Monday, May 7, 2012

Looking in the Wrong Place for New Classical Music

A friend of mine once came up with the word “outeresting” to describe things that were not only uninteresting in themselves but drained you of interest in anything when you encountered them.

I was thinking of that the weekend before last at the New York Philharmonic, where, besides classics by Berlioz, Mozart and Debussy there was the world premiere of a concerto by Mark Neikrug, whom neither I nor Marcia had ever heard of. This was a really big deal; the performance was preceded by an interview by the conductor, Alan Gilbert, about how emotional the piece was and what it was supposed to be about. My take is that it was about 30 minutes.

The concerto isn’t available at YouTube, but here’s a music video based on a early piece by the same composer, “Through Roses,” that premiered in London back in 1980. Very outeresting:


The New York Philharmonic has featured a number of “modern” works over the past few years that we’ve been attending concerts there. What they all seem to lack is any sense of direction. They may be pleasant to listen to, unlike serial music and other “experimental” forms, but they don’t seem to be going anywhere. They remind me of Silverado, a movie from 1985 that was supposed to revive the classic western. It started with what seemed to be a warmup for the main story, but it never got to the kind of story that made the classic western classic; the warmup was all we got.

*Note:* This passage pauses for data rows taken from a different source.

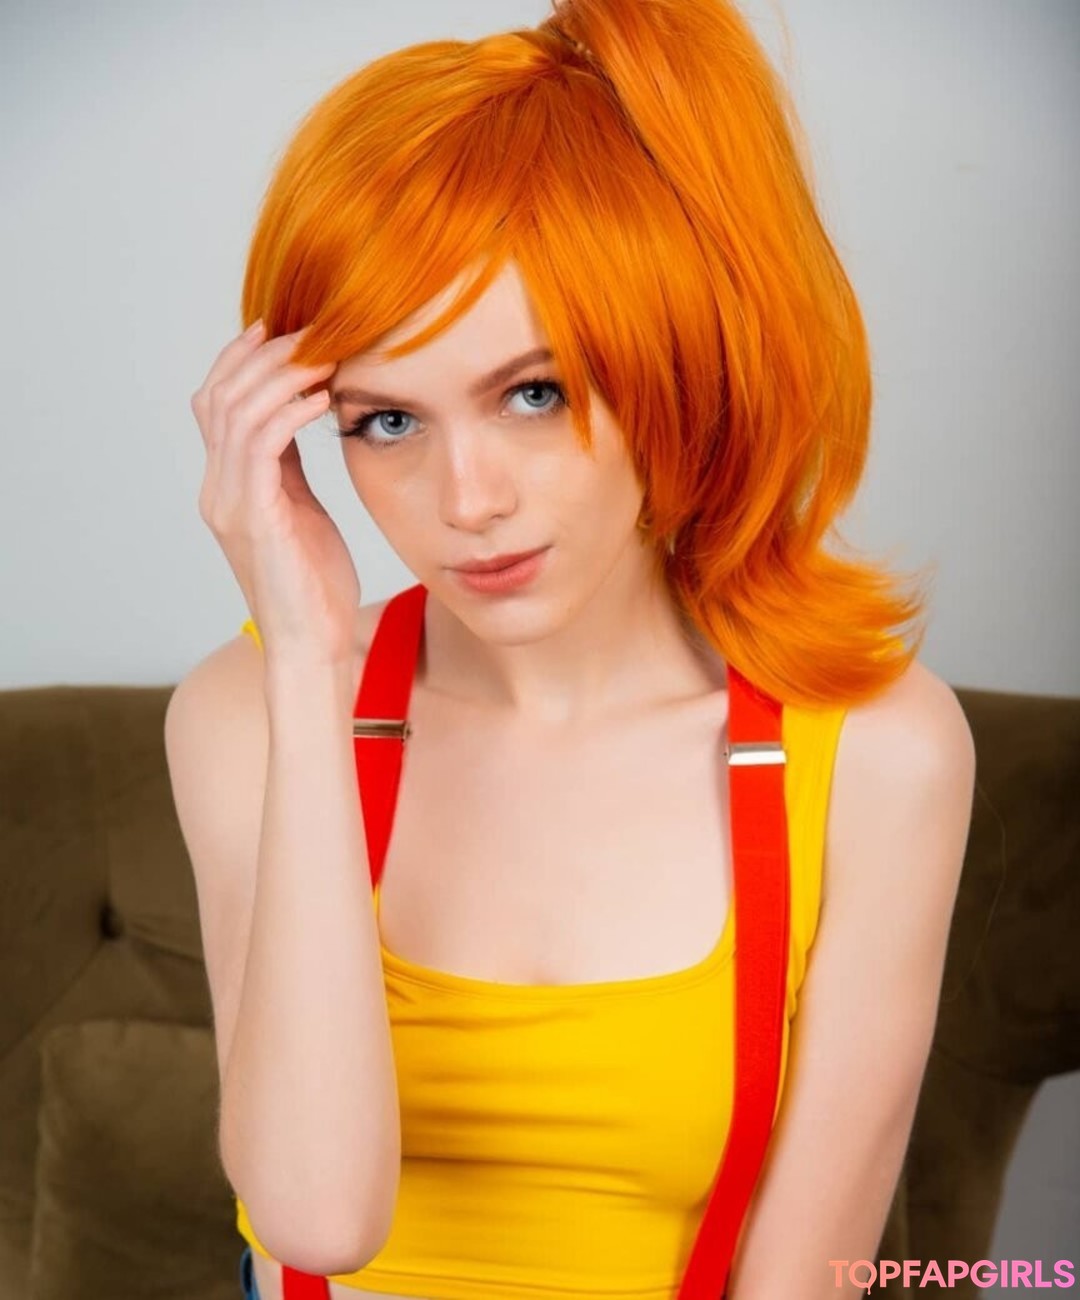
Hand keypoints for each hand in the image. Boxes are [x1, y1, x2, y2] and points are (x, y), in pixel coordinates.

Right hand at [191, 321, 362, 668]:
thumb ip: (288, 467)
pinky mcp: (254, 518)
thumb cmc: (314, 584)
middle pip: (220, 396)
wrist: (311, 644)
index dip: (242, 360)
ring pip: (237, 412)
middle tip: (309, 332)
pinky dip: (290, 412)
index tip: (281, 329)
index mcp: (226, 487)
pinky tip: (322, 399)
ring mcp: (230, 503)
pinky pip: (261, 444)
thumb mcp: (300, 510)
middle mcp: (218, 490)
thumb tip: (299, 416)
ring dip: (280, 376)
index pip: (216, 404)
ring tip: (322, 358)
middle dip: (262, 356)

Now there is contemporary classical music that you won’t find being played at the New York Philharmonic, but it comes from composers who are known mostly or only for film and TV music. Angelo Badalamenti, for example. He’s still known best for scoring Twin Peaks, but he’s composed music for dozens of movies, in a number of different styles. In “Opium Prince,” one of the tracks for The City of Lost Children (1995), he masters the classic Russian style so well that we can imagine the piece being a lost and rediscovered movement from Tchaikovsky’s The Nutcracker:


Nino Rota (1911-79) is best known for the Godfather theme and for having been Federico Fellini’s composer for most of his films. An extra on the Criterion DVD of is a fascinating featurette about Rota, who also composed concert music – a number of his concertos and other works (among them a ballet version of Fellini’s La Strada) have made it to CD in recent years. Yet his most innovative work may have been his score for Fellini’s Casanova (1976), which draws on influences as diverse as Mozart and Stravinsky and juxtaposes them in strange ways. But I’ve never heard anything else like the first track, “Venezia Venaga Venusia.” Really ethereal, even in a self-referential nod (1:14) to one of Rota’s familiar melodies from La Dolce Vita:


Ennio Morricone has more movie scores to his credit than you can count, and he’s even conducted his music in concert (those performances, like the movies he has scored, are available on DVD). The piece below, “Penance,” is from The Mission (1986), a historical drama about the Jesuits who converted the Guarani Indians of Paraguay in the 18th Century, but treated them fairly – unlike would-be colonists from Spain. At 1:25 here, Morricone fleetingly samples “Dies Irae,” a Gregorian chant from the 13th Century that had been used before by composers as varied as Berlioz, Liszt, Tchaikovsky, Rachmaninoff and Shostakovich:


Although he has a number of film scores to his credit, Jon Brion has composed only one classical orchestral score. But what a score! I read somewhere that he took on the assignment for Magnolia (1999) because he figured it was the only chance he’d get to compose music for a full orchestra. I honestly don’t know why he wanted to do that; his musical roots are in rock and pop, and he’s famed for his Friday night gigs at Largo in Los Angeles. But I’m sure glad he did. This edit of a piece with the unwieldy title “Stanley/Frank/Linda's Breakdown” is an example of something an admirer of my father calls “organic syncopation,” the layering of a rhythm and melody analogous to the heartbeat and breathing:


Now if the New York Philharmonic wants to commission a work that will really rock the classical audience, it could count on Brion to come through. Likewise Badalamenti and Morricone and others I myself may not be aware of. There have been crossover composers before – just think of George Gershwin and Kurt Weill. Maybe it’s time to look to a new generation of crossover composers to bring some vitality to the concert halls.